Ukrainiec wyszedł do innego kierowcy. Nie wiedział, że to policjant
Obywatel Ukrainy wyskakuje do innego kierowcy. Nie spodziewał się, że zaraz usłyszy krótkie hasło „Policja”.
Policjant po służbie mija auto „widmo”. Bez żadnych świateł, jadące slalomem. Postanawia za nim jechać.
Na nagraniach widać, że mężczyzna jedzie slalomem, wykonuje jakieś dziwne ruchy. Dopiero potem okaże się, że za Ukraińcem naprawdę ciężki wieczór. Również pod względem przyjętych procentów.
Nie wiedział, że to policjant
Policjant postanawia jechać za mężczyzną i jednocześnie szukać dogodnego miejsca do zatrzymania kierującego. Obywatel Ukrainy postanawia ułatwić sprawę. Zjeżdża na chodnik, następnie przyspiesza, by finalnie na nim stanąć.
Wychodzi z auta i idzie w stronę policjanta. W tym momencie pada jedno słowo „Policja”, Ukrainiec nawet nie próbował się kłócić. Zwyczajnie się poddał.
Film: https://youtu.be/4nh4LCKUYBI
Potem okazało się, że gość jest pod wpływem.
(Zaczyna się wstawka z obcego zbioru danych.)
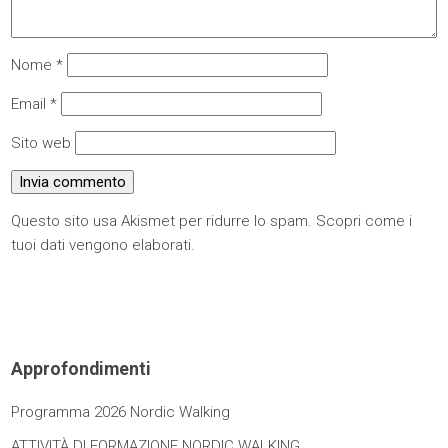
Nome
*
Email
*
Sito web
Questo sito usa Akismet per ridurre lo spam.
Scopri come i
tuoi dati vengono elaborati
.
Approfondimenti
Programma 2026 Nordic Walking
ATTIVITÀ DI FORMAZIONE NORDIC WALKING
Dobrze, że trafił na policjanta, a nie na jakiś inny samochód, czy drzewo. Widać było, że naprawdę niezłe zamieszanie miał tam w głowie. Oczywiście to dopiero początek problemów Ukraińca. Na ten moment wiadomo, że został przewieziony na dołek do czasu wytrzeźwienia.